No momento em que realizamos as entrevistas, ele havia passado recentemente pela prisão, mais uma vez de uma série constante de idas e vindas. Durante o tempo em que esteve encarcerado e o entrevistamos, era muito presente um discurso pautado na ideia de que a atuação no tráfico de drogas não valia a pena. Já na entrevista em liberdade, o que se tornou notório não era necessariamente descrença, mas a percepção de que ele estava completamente enredado nas malhas do tráfico, ainda que diante de uma tentativa de se manter fora dele.

Ao relembrar situações vivenciadas em uma história passada e todo o seu percurso no tráfico, o tom que imperava era de um certo cansaço. Sua mãe estava apresentando uma série de problemas de saúde que a impediam de trabalhar. Morando só os dois em um pequeno cômodo, no qual improvisaram uma divisão que permitia a existência de um banheiro e uma cozinha, ele precisava se responsabilizar pelo sustento da casa.
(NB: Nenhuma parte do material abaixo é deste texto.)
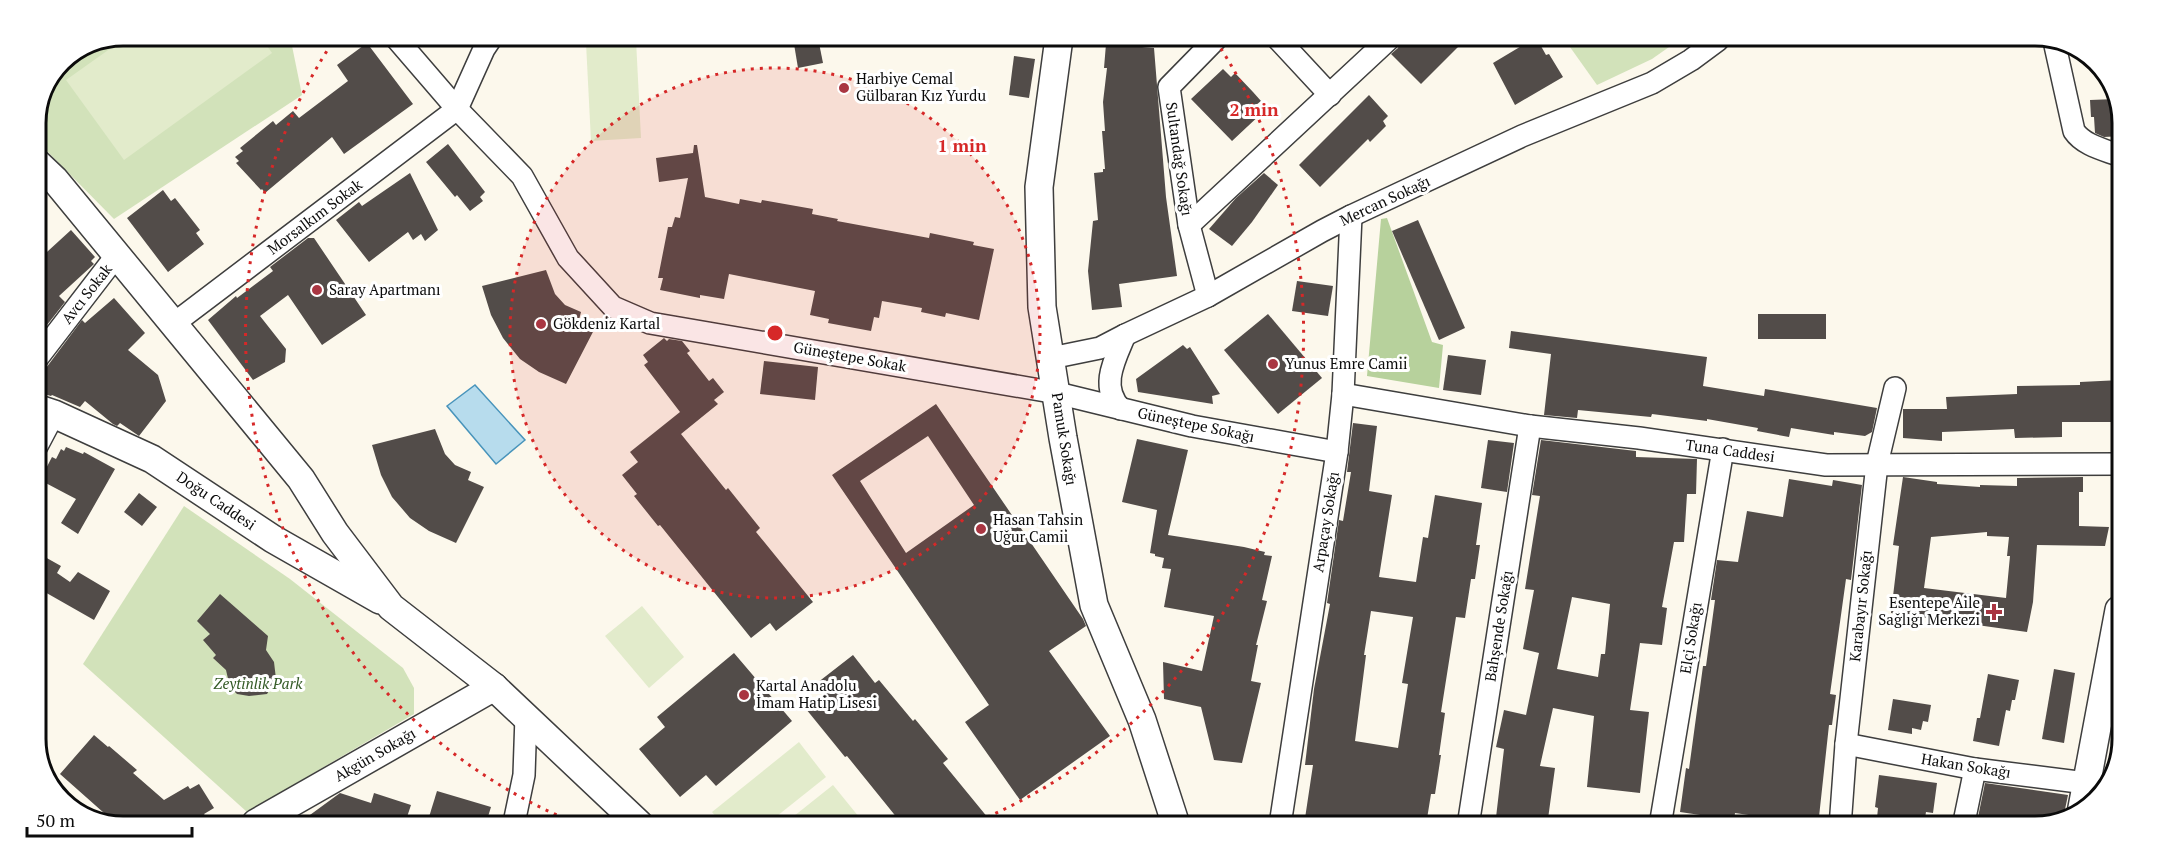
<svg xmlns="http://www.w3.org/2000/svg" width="2159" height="863" font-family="'PT Serif',serif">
<rect width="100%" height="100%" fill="#fcf8ec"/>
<g fill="#d2e2ba">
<polygon points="124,36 290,36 302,95 114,219 36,140 36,118 62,61"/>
<polygon points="1565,40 1679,40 1652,59 1597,85"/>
<polygon points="184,506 290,579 403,668 414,688 414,714 247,812 83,664"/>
<polygon points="2119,711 2118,768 2104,787"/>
</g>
<polygon fill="#b7d19c" points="1387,218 1432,342 1443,345 1439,388 1367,376 1381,219"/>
<g fill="#e2ebcb">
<polygon points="128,36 260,36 272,53 124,160 66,80"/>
<polygon points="636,40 641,138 591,141 586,43"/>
<polygon points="642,606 684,657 649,688 605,636"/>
<polygon points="799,742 826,777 767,824 722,824 712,812"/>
<polygon points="833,785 859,817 849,824 784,824"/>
</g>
<polygon fill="#b7dced" stroke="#4894bb" stroke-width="1.5" points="475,385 525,440 496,464 447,406"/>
<g fill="#524c49" fill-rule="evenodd">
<polygon points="793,38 818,38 823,63 798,68"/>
<polygon points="1401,39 1466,39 1421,84 1391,54 1398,48"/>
<polygon points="1533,39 1537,39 1546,55 1549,54 1563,77 1515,105 1493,63"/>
<polygon points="367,43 413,104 344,154 332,137 265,193 262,189 261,190 236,163 239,161 235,157 243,151 240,148 273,121 276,125 293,111 299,118 348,81 337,65"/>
<polygon points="1106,44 1154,48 1166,197 1177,276 1119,284 1122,307 1092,310 1088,271 1093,221 1098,220 1094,173 1103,172 1103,169 1105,169 1102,131 1105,131 1103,102 1107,68 1104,68"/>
<polygon points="1014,56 1035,59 1029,98 1009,95"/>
<polygon points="1223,69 1231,77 1235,73 1253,92 1261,101 1256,105 1263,112 1232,141 1191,99"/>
<polygon points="1369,95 1388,116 1383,121 1386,126 1370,142 1368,139 1320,187 1299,165"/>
<polygon points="2116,99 2123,117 2123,136 2104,137 2095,133 2094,117 2091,117 2090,100"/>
<polygon points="448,144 485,192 480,197 483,201 470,211 457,195 455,197 426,162"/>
<polygon points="694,145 697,145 705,197 739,204 740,199 761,203 762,200 813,209 812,214 838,219 837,221 929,238 930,233 974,242 973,245 994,249 979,320 946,313 945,317 921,312 922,308 882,301 879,318 874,317 871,331 828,323 829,319 810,315 815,291 729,274 724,299 700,295 700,298 660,290 663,278 658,278 668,227 672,227 675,217 680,218 688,178 659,182 656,158 693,153"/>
<polygon points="410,173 438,230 425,241 421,234 413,240 408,232 369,262 336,220 359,202 362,206"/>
<polygon points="1264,173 1278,185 1252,222 1232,246 1209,229 1236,198"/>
<polygon points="163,190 171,201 175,198 200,230 196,233 204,244 168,272 127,218"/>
<polygon points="1418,220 1465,328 1439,340 1392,231"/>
<polygon points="71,230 95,257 91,261 94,264 59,296 65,302 36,339 36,262"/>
<polygon points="308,238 314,238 366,315 322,345 288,295 260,316 286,349 285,362 253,380 208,320 236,296 237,298 273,271 270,267"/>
<polygon points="546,270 555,294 565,305 581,312 579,320 595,328 566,384 539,372 520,359 503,338 491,315 482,286"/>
<polygon points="1297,281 1333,286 1328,316 1292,311"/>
<polygon points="114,298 145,333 128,350 158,375 166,401 139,436 120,423 117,426 113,424 85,401 80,407 52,395 51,396 44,394 36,389 36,372 46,368 82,320 85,323"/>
<polygon points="1268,314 1322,378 1278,414 1224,350"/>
<rect x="1758" y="314" width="68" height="25"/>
<polygon points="1511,331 1707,357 1703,386 1764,396 1765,389 1877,408 1872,432 1865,436 1834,432 1834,435 1791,428 1789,437 1757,431 1758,428 1707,419 1707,421 1652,414 1651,417 1578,410 1577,418 1544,415 1551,354 1509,348"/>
<polygon points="664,338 667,341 669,339 682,341 690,351 687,353 709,381 713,378 724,392 714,400 718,404 681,434 726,490 728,488 760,528 756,532 813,602 776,631 770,623 751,638 660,525 658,526 634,496 637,494 622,475 638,462 630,452 680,412 644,365 648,362 643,355"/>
<polygon points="1183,345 1187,349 1190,347 1220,394 1212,396 1213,404 1138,392 1136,379"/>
<polygon points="1448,355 1486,360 1481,395 1443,390"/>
<polygon points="764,361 818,367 815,400 760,394"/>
<polygon points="2121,380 2121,405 2118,422 2062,422 2062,437 2015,438 2014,429 1942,432 1942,441 1903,438 1903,409 1947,409 1946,397 2017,394 2017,386 2080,385 2080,382"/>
<path d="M936,404L1083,619L1086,626L1049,651L1110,736L1020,800L965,722L989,705L832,475ZM928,436L974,505L906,553L860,481Z"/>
<path d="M1353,423L1377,426L1369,491L1392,495L1379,577L1416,582L1423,537L1428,538L1435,495L1482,503L1476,545H1480L1475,579H1471L1465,618L1456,617L1441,712L1445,713L1439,755H1441L1435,794H1431L1426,825H1384V820L1345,815L1343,825H1304L1313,765H1305L1314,689L1330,604L1327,603L1339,520L1343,521L1351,472H1347ZM1371,611L1413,617L1402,683L1408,684L1398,748L1355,741L1366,655H1364Z"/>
<polygon points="435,429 445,454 455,465 471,472 468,480 484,487 456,543 429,531 410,518 392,497 381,475 372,445"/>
<polygon points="1137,439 1188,450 1168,535 1244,547 1265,552 1264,555 1272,556 1262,600 1267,601 1256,645 1258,645 1251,681 1261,683 1242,763 1214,760 1201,707 1164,699 1163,662 1202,671 1214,616 1164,607 1171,569 1162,568 1164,558 1155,556 1155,554 1150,553 1157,510 1122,502"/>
<polygon points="1488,440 1514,443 1507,492 1481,488"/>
<path d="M1541,440L1636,451V457L1697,459L1696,494H1687L1684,542H1674L1662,607L1667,608L1662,645L1640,643L1630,710L1649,712L1640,793L1587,787L1594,716L1553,708L1540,766L1555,768L1547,826H1495L1504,749L1496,747L1504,710L1526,715L1539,653L1523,649L1534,590L1525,589L1540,496L1532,495ZM1572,597L1610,604L1605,654H1601L1598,677L1557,669Z"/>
<polygon points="66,447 83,454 84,452 115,469 78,534 61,523 76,499 40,480 52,457 56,459 61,449 64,451"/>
<path d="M1903,477L1937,482V484L1980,487V485L2017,486V478L2083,477V492H2079V526L2109,527L2105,546L2037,545L2033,602L2027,632L1891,613L1899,546L1893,545ZM1987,532V536L2009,537L2007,556H2010L2006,598L1924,588L1931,537Z"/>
<polygon points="1789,479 1832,486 1833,480 1862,485 1851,580 1846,579 1830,694 1836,695 1832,725 1829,725 1818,826 1793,826 1775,823 1776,819 1735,813 1734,820 1680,812 1686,768 1689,769 1703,666 1706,666 1715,600 1711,600 1717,560 1738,562 1747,511 1783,517"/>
<polygon points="139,493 157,507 142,526 124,512"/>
<polygon points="36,552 61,566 57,573 70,582 78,572 110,591 94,620 36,587"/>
<polygon points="220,594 268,636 266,650 274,662 276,679 267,694 249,696 237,694 233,690 229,683 226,670 213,658 216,655 203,640 210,634 197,621"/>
<polygon points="734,653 792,721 716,786 706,775 680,797 639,749 665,727 657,717"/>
<polygon points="853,655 875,683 879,680 913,721 915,719 948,759 943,763 993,824 902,824 847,756 845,757 806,709 826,693 817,683"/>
<polygon points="2054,669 2075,673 2064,743 2042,739"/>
<polygon points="1988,674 2019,680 2015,700 2012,700 2010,711 2006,710 1999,746 1973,741 1977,718 1980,718"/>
<polygon points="1893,699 1931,705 1928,722 1923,721 1921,730 1912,728 1912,734 1888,730"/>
<polygon points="94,735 108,747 109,746 137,770 133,773 164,800 188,786 190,789 199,784 214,808 204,814 210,823 113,821 60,774"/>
<polygon points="1879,775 1937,783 1933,813 1926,812 1924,824 1877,818 1878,808 1875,807"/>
<polygon points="1985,783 2068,795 2063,819 2036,827 1976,827"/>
<polygon points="437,791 491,807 486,823 448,823 429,817"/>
<polygon points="340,793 371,803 374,793 411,805 405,823 299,823"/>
</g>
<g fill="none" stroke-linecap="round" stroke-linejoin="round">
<g stroke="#3e3e3e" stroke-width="24">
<g id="minor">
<polyline points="395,37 457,109 522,176 568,258 613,307 650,323 1057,393 1192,426 1337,452"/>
<polyline points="1278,39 1330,95"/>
<path d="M2054,41L2074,131C2084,146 2106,150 2123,157"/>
<polyline points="1189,225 1389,39"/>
<polyline points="1208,296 1189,225 1169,87 1216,39"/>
<polyline points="172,325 457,109 484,49 492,37"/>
<polyline points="1051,358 1100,348 1125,335 1208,296 1322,231 1351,216 1522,136 1652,83 1691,60 1718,40"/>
<polyline points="36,360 116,256"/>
<polyline points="1343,394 1530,426 1639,438 1826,465 2120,464"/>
<path d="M1121,409C1099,387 1115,359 1125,335"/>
<polyline points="36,448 54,414"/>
<polyline points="1846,744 1975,769 2086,783"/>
<polyline points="514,823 524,775 526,716"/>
<polyline points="1280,825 1337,452 1343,394 1351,216"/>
<polyline points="1468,826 1530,426"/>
<polyline points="1660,826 1723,449"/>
<polyline points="1840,827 1846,744 1877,464 1895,388"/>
<polyline points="1963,827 1975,769"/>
</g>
</g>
<g stroke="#3e3e3e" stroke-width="30">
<g id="tertiary">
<polyline points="1059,38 1039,187 1042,307 1063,438 1094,605 1142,720 1176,825"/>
<polyline points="36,162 55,180 301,479 335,533 391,607 494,687 639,824"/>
<polyline points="36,408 54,414 152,459 273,539 380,600"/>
<polyline points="2081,813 2119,610"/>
<polyline points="256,823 494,687"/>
</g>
</g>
<use href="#minor" stroke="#fff" stroke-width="21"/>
<use href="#tertiary" stroke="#fff" stroke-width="27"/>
</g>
<circle cx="775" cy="333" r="265" fill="#d62828" fill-opacity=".12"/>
<g fill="none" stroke="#d62828" stroke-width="3" stroke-dasharray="3 6">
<circle cx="775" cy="333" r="265"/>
<path d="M573 822A529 529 0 0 1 336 37M1216 41A529 529 0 0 1 973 823"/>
</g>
<g fill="#a93642" stroke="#fff" stroke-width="2">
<circle cx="844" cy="88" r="6"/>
<circle cx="317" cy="290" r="6"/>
<circle cx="541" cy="324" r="6"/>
<circle cx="1273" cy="364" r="6"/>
<circle cx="981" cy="529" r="6"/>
<path d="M1991 603h6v6h6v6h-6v6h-6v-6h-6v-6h6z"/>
<circle cx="744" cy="695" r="6"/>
</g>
<g text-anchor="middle" stroke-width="6" stroke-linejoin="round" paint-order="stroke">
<g font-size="15" fill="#0b0b0b" stroke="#fff" text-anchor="start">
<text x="856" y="84">Harbiye Cemal<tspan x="856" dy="17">Gülbaran Kız Yurdu</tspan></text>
<text x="329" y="295">Saray Apartmanı</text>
<text x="553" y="329">Gökdeniz Kartal</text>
<text x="1285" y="369">Yunus Emre Camii</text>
<text x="993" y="525">Hasan Tahsin<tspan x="993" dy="17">Uğur Camii</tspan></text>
<text x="1980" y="608" text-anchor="end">Esentepe Aile<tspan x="1980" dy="17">Sağlığı Merkezi</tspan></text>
<text x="756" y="691">Kartal Anadolu<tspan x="756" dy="17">İmam Hatip Lisesi</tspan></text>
</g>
<g font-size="15" fill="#0b0b0b" stroke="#fff">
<text transform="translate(1179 159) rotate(82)" y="5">Sultandağ Sokağı</text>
<text transform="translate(1385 201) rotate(-25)" y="5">Mercan Sokağı</text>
<text transform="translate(315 217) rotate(-37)" y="5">Morsalkım Sokak</text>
<text transform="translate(87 294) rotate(-52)" y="5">Avcı Sokak</text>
<text transform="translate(850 357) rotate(10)" y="5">Güneştepe Sokak</text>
<text transform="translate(1196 425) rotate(12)" y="5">Güneştepe Sokağı</text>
<text transform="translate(1064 439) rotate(81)" y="5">Pamuk Sokağı</text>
<text transform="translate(1730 451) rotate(8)" y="5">Tuna Caddesi</text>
<text transform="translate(216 501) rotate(34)" y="5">Doğu Caddesi</text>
<text transform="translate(1326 522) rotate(-81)" y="5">Arpaçay Sokağı</text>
<text transform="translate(1861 606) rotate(-84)" y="5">Karabayır Sokağı</text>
<text transform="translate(1499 626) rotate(-81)" y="5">Bahşende Sokağı</text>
<text transform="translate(1691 638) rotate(-81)" y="5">Elçi Sokağı</text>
<text transform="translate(375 755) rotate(-30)" y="5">Akgün Sokağı</text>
<text transform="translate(1966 766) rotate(9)" y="5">Hakan Sokağı</text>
</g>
<g font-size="15" font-style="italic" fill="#335a25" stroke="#fff">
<text x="258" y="689">Zeytinlik Park</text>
</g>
</g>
<path d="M0 0H2159V863H0ZM123 46H2035A77 77 0 0 1 2112 123V739A77 77 0 0 1 2035 816H123A77 77 0 0 1 46 739V123A77 77 0 0 1 123 46Z" fill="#fff" fill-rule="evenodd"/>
<path fill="none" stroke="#0b0b0b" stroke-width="3" d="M123 46H2035A77 77 0 0 1 2112 123V739A77 77 0 0 1 2035 816H123A77 77 0 0 1 46 739V123A77 77 0 0 1 123 46Z"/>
<circle cx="775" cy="333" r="9" fill="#d62828" stroke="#fff" stroke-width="3"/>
<g font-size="18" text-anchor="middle" font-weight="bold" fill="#d62828" stroke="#fff" stroke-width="6" stroke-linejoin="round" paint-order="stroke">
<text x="1254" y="116">2 min</text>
<text x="962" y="152">1 min</text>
</g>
<path d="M27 827v9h165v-9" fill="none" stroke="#0b0b0b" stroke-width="3"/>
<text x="36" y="827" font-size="18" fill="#0b0b0b" stroke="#ffffff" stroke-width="4.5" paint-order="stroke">50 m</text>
</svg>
Tinha também dois filhos que residiam com sua ex-mulher em um local proibido a ele, pois estava jurado de morte por um traficante da região. Aliados a isso, os problemas de relacionamento com a ex-mulher lhe trouxeram uma enorme dificuldade para manter contatos com os filhos.

Naquele momento da entrevista, sua preocupação era não trazer novos desgostos à mãe. Não gostaria de estar encarcerado caso sua mãe viesse a falecer; por isso, mas

também em função desse “acúmulo” prisional, estava se dedicando à busca de empregos lícitos. Ao mesmo tempo parecia haver uma sensação de dívida com a firma local, pois, nos momentos em que esteve preso e a mãe precisou de alguma medicação ou mesmo de dinheiro para comprar alimentos, ela recebeu auxílios dessa firma. Mesmo após sua soltura, durante uma crise em que ela necessitou ser encaminhada ao hospital, foi o patrão da firma quem disponibilizou um carro para levá-la.

Para ele, nitidamente em grande contraste com o Trabalhador do tráfico de drogas 2, não parecia haver grande contentamento com o trabalho no tráfico, os inúmeros riscos eram sempre pautados em sua fala. Assim, de fato, não valia a pena, por conta do tráfico, a prisão nem uma constante fuga para se manter em vida – a malandragem é viver, dizia ele. Ao mesmo tempo era no tráfico de drogas que ele podia sanar a urgência do dinheiro, sempre em mãos, que podia comprar os remédios quando se faziam necessários, que podia alimentar o corpo, mas que também comprava não só a sua liberdade de uma instituição total, mas a manutenção de sua vida diante de tantas ameaças de morte.